Direction
Reproduce the lines below, from the first one through the line containing "<instances>", inclusive, and omit the pictures.
[START OF Records]
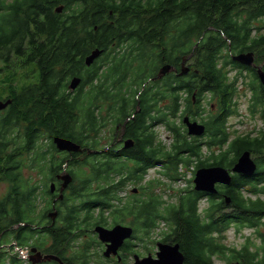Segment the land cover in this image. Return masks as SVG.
Segmentation results:
<instances>
[{"label": "trees", "instance_id": "trees-1", "mask_svg": "<svg viewBox=\"0 0 264 264\" xmlns=\"http://www.w3.org/2000/svg\"><path fill=\"white\" fill-rule=\"evenodd\" d=\"M73 1L0 0V101H12L0 111V185L5 184V193L0 196V246L6 242H15L21 248L31 245L44 254L61 256L65 264H89L91 249L98 248L100 244L94 237L86 240L84 229H93L96 225L111 227L125 224L134 228V241L145 244L154 243V238L157 240L159 236L168 239L170 234L165 233H158L157 238H152L155 227L164 222L174 230L176 240L181 243L185 264H195L194 258L197 257L210 264L195 251L219 250L222 256L227 257L225 252L228 248L223 243L208 247L195 242L203 227L198 212L200 199L203 195H213L195 191L192 185L170 194L171 189L165 191L162 187V180L173 184L184 176L180 167L187 169L195 163L194 159L197 167L232 165L239 155L238 151L253 149L255 141L258 140L264 148V127L255 136L227 130V118L238 114L237 108L235 110L228 105L235 94L228 71L224 69L228 62L223 64L221 77L211 81L210 60L201 56H208L210 49L223 48L222 53L229 60L230 53L247 49L256 51L248 44V18L239 16L236 20L234 15L231 16L236 0L197 1L199 11L216 13H182L183 0H154V13H113L111 16L98 13L97 0H86L78 7L72 6ZM240 1L243 6L253 4ZM60 4L64 6L63 12L56 13L55 9ZM101 6L104 8L106 3ZM134 6L131 4V7ZM152 6L153 2H150L149 7ZM112 20L116 27L109 24ZM186 21L190 22L191 37L195 40L204 30L205 36L207 29L213 27L220 30V34H217L219 38L222 31L234 39L232 41L237 47L229 52L226 41L222 40L221 47L212 43L210 48H204L205 36L198 44L196 53L199 55L192 66L198 69L200 75H206L205 79L208 80L195 78L189 85L185 80L186 75L155 80L154 112L148 118L138 113L126 123L124 137L132 138L134 146L125 152V159L115 158L112 151L105 150L110 140L108 133L131 113L126 112L121 102L117 104L108 89L112 86L119 89L125 82L107 81L104 74L99 72L102 64L86 67L83 65L85 56L93 49L105 51L113 41L151 42L154 32L156 69L164 61L176 60L172 56L160 60L157 55L160 47L155 44L157 37L166 34L165 39L159 40L164 42L165 49L172 43L182 42ZM234 25L235 29L232 28ZM209 32L214 34L213 31ZM149 49L141 47L142 51ZM258 55L263 60L264 50H259ZM74 76L81 77L82 83L76 92H70L68 85ZM201 91L211 93L205 104L200 103L199 109L202 116L209 109L202 121L210 143L220 147L233 138L219 155H215L214 150L203 155L201 143L196 141L197 138L187 136L182 123L185 115H194L192 97L195 93L198 97ZM125 101L129 107L130 102ZM211 104L215 110L210 109ZM263 108H258L257 103L252 102L249 112L253 114L258 109L264 120ZM153 120L154 132L145 130L146 123ZM158 125H163L168 131V144L160 140L159 132L155 131ZM54 136L70 139L92 153L58 152L51 144ZM71 155L75 159L69 162L67 169L73 181L64 192L63 199L59 200L57 193L50 192L47 181H56L55 173L63 170L64 160ZM80 155H83V159L77 158ZM260 164L256 175L262 177L263 162ZM157 166L162 177L145 182L148 169ZM28 171H36L39 178H26L24 173ZM246 178L234 176L229 185L231 192L228 193L238 210L241 223L251 221L250 212L255 210L257 213L264 206L262 200L252 201L239 190L234 191L235 187L246 183ZM129 183L138 186L139 192L133 193L131 190L123 198L119 192ZM157 189L168 192L172 200L164 201ZM53 199L60 224L55 222V225L48 227L46 224L48 213L53 210ZM212 202L205 212L207 216L215 217L219 205H215L214 199ZM230 222L228 216H222L214 223L209 220L206 223L207 232L219 228L223 234ZM72 244L78 245L74 247ZM11 249L14 250L15 246H11ZM69 250L72 254L67 257ZM124 251L126 254L122 263L116 264H129L130 254L136 252L134 244L127 241ZM11 256L0 249V264H21L16 252L10 261ZM228 258L236 259L232 254ZM106 264L111 263L106 260Z\"/></svg>", "mask_w": 264, "mask_h": 264}, {"label": "flooded vegetation", "instance_id": "flooded-vegetation-1", "mask_svg": "<svg viewBox=\"0 0 264 264\" xmlns=\"http://www.w3.org/2000/svg\"><path fill=\"white\" fill-rule=\"evenodd\" d=\"M97 1H98L97 5L99 8L98 13H108L107 15L110 16L113 15V13H154V0H97ZM170 1H174V0H170ZM177 1L179 2L180 0ZM197 1L200 0H183V6L181 8L183 9L182 13H216L214 11H199L197 9ZM245 1L252 2L253 4L250 3V5L247 4V6H243L240 0H236L235 4L233 5L234 13H230V14L231 16L234 15L236 17V20L239 16L241 17L246 16L245 18H248L247 30L249 33V42H250V43L248 42V44L249 45L251 44L254 49L256 48V51L247 49L242 52L233 53V55L252 52L254 57L253 62L249 65L240 63L232 59L231 57L232 54H230V58L228 60V58H226V56L222 53L223 48H220L215 51L213 49H210V53L208 56L206 55H201V56L203 58L207 57L210 60L208 68L213 76L212 77L208 76V77H210L211 81L217 80L218 78L221 77L223 64L224 62H228L224 69L228 71V75L234 72V75L230 77L231 79H229V82H232L231 85L234 87L238 86V82L239 83L241 82V88L239 89L240 93L244 89L243 94L245 93V91L248 94L249 103L246 108H250V104L252 102H256L257 107L261 108L262 106L264 107V102H263L264 88H262L264 87V82H262L261 80L262 72L264 73V59L260 60L258 51L262 49L264 50V0H245ZM86 2H87L86 0H74L73 6L78 7L80 6L81 3H86ZM150 2H153L152 7H149ZM102 3H106V6L104 8L101 6ZM131 4L135 6L131 7ZM73 11L74 13H77L76 10ZM243 20H241V22H243ZM109 22L111 26L116 27L114 20ZM232 28L235 29L236 25L232 26ZM207 30L208 33L205 35L206 40H205L204 48L207 49L210 48L212 43H215V45L217 44L221 47L222 40L226 41V49L229 52H232L231 51L232 48L237 47L236 43H233L232 41L234 39L232 37H227L226 35L223 34L222 31H221L222 37L219 38L217 34H220L219 33L220 30L218 28L209 27ZM209 30L213 31L214 34H211ZM183 32L184 35L182 42L178 41L175 45L173 43L170 45L168 44L169 47L167 49H165L166 47L164 45V42L159 41L160 39H165L166 34H160L157 37V41L155 42V44L160 47L159 50H157L158 53L157 55L160 57V60L166 56L176 57V60L171 62L164 61L156 69H154V32L152 35L153 40L151 42L113 41L109 43L107 45L106 50L105 51L102 50L100 56L92 64V65H94L95 63L102 64L99 72L104 74L107 81L114 80L118 82H125V85L124 86L120 85L119 89H116V86H112L110 89H108L109 90L108 93H112L114 95L117 104L121 102L122 105H125L126 112H130L131 115H134V118L138 113L145 116V118H148V115H151L152 112H154V81L155 80L165 79L168 78L169 76L180 78L181 76L184 75H186L185 80L187 85H189V82L195 78H197L196 80H208L205 79L206 75H200L198 69L192 66V62H194L197 56L199 55L196 53V50L197 48H199L198 47L199 42L203 39V37H205L204 36L205 30L203 31V34H201V36H199V38L195 40L194 37H191L190 22L186 21ZM225 33L227 34V32ZM191 40L194 41L193 45H191ZM141 47H150V49L149 51H142ZM183 62H184V66L182 64ZM166 64L171 65L170 71L165 75H163L161 78H156L162 66ZM154 76L156 79H154ZM262 91L263 93H261ZM235 93H237L236 87H235ZM125 100L130 102L129 107L127 106ZM202 100L203 98L201 96L195 98L196 103L201 102ZM210 108L213 110L215 107L211 104ZM205 114L206 113H204V115ZM131 115H129V117ZM258 116L260 118L259 111H258ZM126 123H127L126 119L124 120L123 123L121 122L117 123L115 125L114 130L108 133L110 140H108V145L106 146L105 150L112 151L113 156H115V158L118 159H125L126 157L125 152L134 146V141L132 138L124 137V130ZM260 130L261 128H259L256 132L251 133V135L252 136L257 135ZM126 140H132L133 145L125 149L124 145ZM232 140L233 138L229 139L226 142V144H223L220 147L216 145L210 147L206 146V150L207 152L210 150H214V154L219 155L221 151L226 149V147L230 142H232ZM252 145H253V149L249 150L248 152L250 154L252 161L256 164L258 170V168L260 167V164L258 163L262 160V157L264 162V148L259 145L258 140L255 141V144ZM245 151L246 150H243L239 153V155L236 157L235 162L232 165L226 163V165H221V166L212 165L211 168L223 167L226 168L231 173V170L234 164L237 162L239 156ZM261 153H263V155ZM80 157L82 158L83 155H80L77 158L80 159ZM74 159L75 158L72 155L69 156V158H66L64 160V165L68 167L69 162ZM60 174H62V171L59 173H55L56 181L55 180L50 181V183L53 182L56 185V190L58 189L57 192L56 190L54 192L57 193L58 199H59V190L63 183L62 180L58 179ZM231 176L244 177L240 173H236V174L231 173ZM250 183L252 185L256 184L257 187L264 189V178L260 182L258 178L251 177ZM229 185H230L229 183L228 184L217 183L215 184L217 193L212 194L216 196L203 195L202 198L200 199L198 212L201 214L200 221L203 224V227L201 229L202 233L197 235L195 239V242L197 244L199 242L200 244H202V246H208V247H212L218 243H223L228 248V250H226L225 252L227 257L222 256V254L219 253V250L216 251L202 250V251H195V253L203 256L206 260H208L210 264H234V263L264 264V207L262 211L263 213L262 217L254 218L250 223H241L239 216L236 215L238 214V210L236 207L233 206L232 199L229 204L224 202V197L230 196L228 194L229 192H231L229 191V187H230ZM241 188L243 189V191L250 190V188L246 186H242ZM251 195L253 201L257 200L258 195H261V199L264 202V191L262 192V194H251ZM213 199L215 205H219L217 207L219 209L217 210L218 212H216L215 217L207 216V213L205 212V209L212 205ZM53 201H55V199H53ZM201 204L203 205L201 206ZM251 213H254V211L252 210ZM222 216H228L233 220L234 225L229 228V229L231 228L233 229V235L231 236L228 235L226 237V234H221L219 228L214 230L213 232H207L208 229L206 227V223L209 220H212L214 223V221L218 220ZM81 221L83 222L84 220L82 219ZM163 224L166 225L165 223ZM84 230L87 231L88 229H84ZM156 231L165 234H170V236L168 237V239L159 236L157 240H154V244H155L154 258H156V253L158 251L159 243L168 244L171 246L177 244L179 246L180 252L184 256V264H185L186 258L184 252L182 251V245L179 241L176 240V235L174 233V230L170 229L166 225V227L163 228L162 230L157 228ZM246 232L248 233L245 234ZM86 235L88 236L89 234ZM221 237H223V239H221L220 241L219 239ZM207 239H211V241H206ZM104 246L105 244L102 245L103 249ZM231 254L234 255L236 259L229 260L228 256H230ZM124 255H125L124 246H122V248L118 250V257L111 256L109 259H107V261L110 262L111 264H115L116 262L120 263L122 260L121 258H123ZM133 255L134 253H132V256ZM9 260L11 261V259ZM47 262L52 264L55 261L51 260V261L41 262L39 264H45ZM194 262L195 264H205L204 259L201 257L194 258Z\"/></svg>", "mask_w": 264, "mask_h": 264}, {"label": "water", "instance_id": "water-1", "mask_svg": "<svg viewBox=\"0 0 264 264\" xmlns=\"http://www.w3.org/2000/svg\"><path fill=\"white\" fill-rule=\"evenodd\" d=\"M57 12L62 11V7L56 8ZM102 53L101 50L93 49L91 52L85 56L84 64L86 66H90L93 61L99 57ZM232 59L238 61L243 64H251L253 62V53H241L239 55H232ZM169 65H164L160 72L158 73V78H160L166 72L170 70ZM261 80L264 82V73L262 72ZM81 83L80 78L74 77L70 80L69 89L71 91L75 90L79 84ZM12 101L10 99H6L4 101H0V111L6 109ZM183 122L187 126L188 134L191 135H201L204 132V126L197 124L196 122H190L187 117L183 119ZM55 148L61 152L67 153H82L83 149L79 144L72 142L71 140L59 136H54L52 139ZM133 145L132 140L125 141V148H129ZM90 151H88L89 153ZM256 169V165L252 162L249 157V153L245 152L238 159L237 163L233 166L232 171L236 173H244V174H252ZM62 175L58 178L63 181L61 188L59 190V199H62L63 190L68 186V184L72 180V176L64 169L62 171ZM231 181V177L229 172L222 167H212V168H200L195 173L194 182V190L196 191H204L209 193L217 192L215 188V184H228ZM55 190L54 183L50 184V192L53 193ZM134 192H137L134 189ZM227 201H230L229 197H226ZM48 216L55 220L57 216V211L54 209L52 212L48 214ZM94 232L97 234L98 239L104 243L105 250L103 252V256L109 258L111 255L116 256L118 254V250L124 242L131 238L133 234V229L130 226H122L121 224H116L112 228H106L104 226H96L94 227ZM32 255L30 256V261L32 264H38L46 261H56L59 264H64L59 257L52 254H42L40 251H37L36 248L31 249ZM134 264H184V256L179 250V246L176 244L174 246L159 243L158 251L156 253V258H154L151 254L147 256L140 257L139 255H134ZM238 264V263H234Z\"/></svg>", "mask_w": 264, "mask_h": 264}, {"label": "rangeland", "instance_id": "rangeland-1", "mask_svg": "<svg viewBox=\"0 0 264 264\" xmlns=\"http://www.w3.org/2000/svg\"><path fill=\"white\" fill-rule=\"evenodd\" d=\"M230 76L229 77H232L234 75V72L230 73L229 74ZM231 79V78H230ZM238 89H237V102H238V105H237V111H238V114L236 116H232L230 118H227V121L225 123V126L227 127V129L229 130V132H236V134H244V133H254L256 132L259 128H261L263 126V123L261 122V120L259 119L258 115H251L250 112L248 111V108H246L248 106V94L247 92L245 91V93L243 94L244 92V89L242 90V92L240 93L239 89L241 88V82L239 83L238 82ZM69 91L71 92V90L69 89ZM240 93V94H239ZM192 101L194 102V100L192 99ZM207 101V100H205ZM192 102V104H193ZM206 106H208V104H206ZM207 116V114L205 115ZM253 116V117H252ZM157 131L159 132V138L160 140H162L163 142H165L166 144L169 143L170 141V137H169V134H168V131L165 130L162 126H158L157 128ZM106 134V132H105ZM103 135V134H102ZM107 135V134H106ZM103 144L105 142H102ZM58 151V150H57ZM53 152V151H52ZM58 152H61V151H58ZM57 155V154H56ZM250 157V156H249ZM251 159V157H250ZM191 170L190 169L189 171H187L186 173V176L185 178H182L179 182H176L174 184H172V187L174 188V190H170V194H174L176 191L180 190L181 188H184L188 185V180L189 178L192 179V173H191ZM160 169L159 168H156V169H150L146 175V181L150 180V179H160L162 176L161 174L159 173ZM25 177L26 178H29L30 176L34 179V180H37L39 178L38 174L36 171H28V172H25ZM63 174V173H62ZM60 174V175H62ZM164 182V185L166 184H169V182L167 180H162ZM48 185L50 186V184H52L53 182L50 183V180L47 181ZM55 185V184H54ZM138 186H133L131 184H128L126 186V188L121 191L119 194L121 195H127L129 193H131V190L133 188H137ZM165 191H167L168 187L167 186H162ZM55 190H56V185H55ZM54 190V192H55ZM58 190V189H57ZM56 190V192H57ZM5 193V184H1L0 185V196H2L3 194ZM157 193L163 195V200L164 201H171L172 198L171 196L169 195L168 192H163V190L161 189H157ZM217 192L215 193H211V194H216ZM244 195L246 197H252V195L250 194H247L246 192L244 193ZM213 196H216V195H213ZM224 202L229 204L226 197H224ZM203 204H201L202 206ZM64 208V207H63ZM56 222H57V219H55ZM57 224H60V220L57 222ZM122 226H125V224H122ZM248 232H246L245 234H247ZM89 234H93V231H92V228H90L89 230ZM244 234V235H245ZM231 236L233 235V229H230L227 231L226 233V237L227 236ZM96 236V234H95ZM154 237V235L152 236V238ZM2 237H0L1 239ZM97 238V236L95 237V239ZM11 239V237H10ZM98 239V238H97ZM96 241H99L97 240ZM88 240V237L87 239ZM90 241V240H88ZM100 244V242H98ZM136 243V248L135 250L137 251V253L139 255H141L142 257L146 256L148 253H151L152 255H154V249H155V244L154 243H148L146 242L145 244H147V249H149L150 251H145V247H144V243H141V242H135ZM98 244V245H99ZM3 247L1 248V250H4V253L9 256V255H15V251H18L16 250V248L14 250L11 249L10 247V243H3L2 244ZM74 247L77 246L78 244H72ZM103 244H100L98 246V248H94V249H91V252H93V255L91 258H90V262L89 264H97L99 263L100 261V264H106V260L107 258H103L101 257L102 255V250H103V247H102ZM32 247L34 246H29L27 249H28V252L26 251V249H23L24 251V254L26 255L27 258L23 259L22 258V255H20V258H22L24 261L21 263V264H31V262H29V256L31 254V249ZM98 251V253L96 252ZM19 252V251H18ZM20 254V253H19ZM66 255L67 257H70L71 255V251H68L66 252ZM17 258H19L17 256ZM129 263L130 264H134V261H133V258H132V255H130V258H129ZM45 264H51V263H45ZM116 264V263H115Z\"/></svg>", "mask_w": 264, "mask_h": 264}, {"label": "clouds", "instance_id": "clouds-1", "mask_svg": "<svg viewBox=\"0 0 264 264\" xmlns=\"http://www.w3.org/2000/svg\"><path fill=\"white\" fill-rule=\"evenodd\" d=\"M10 244H11L10 247H11V246H17V245L15 244V242H11ZM1 248H2V247H1ZM1 248H0V249H1ZM20 248H21V247H20ZM23 248H25V247H23ZM26 251H28L27 248H26Z\"/></svg>", "mask_w": 264, "mask_h": 264}, {"label": "bare ground", "instance_id": "bare-ground-1", "mask_svg": "<svg viewBox=\"0 0 264 264\" xmlns=\"http://www.w3.org/2000/svg\"><path fill=\"white\" fill-rule=\"evenodd\" d=\"M220 69H221V68H220ZM220 69H219V70H220ZM45 192H46V191H45ZM57 200H58V199H57Z\"/></svg>", "mask_w": 264, "mask_h": 264}]
</instances>
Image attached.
[END OF Records]
Exercise result
Segment the land cover in this image. Return masks as SVG.
Segmentation results:
<instances>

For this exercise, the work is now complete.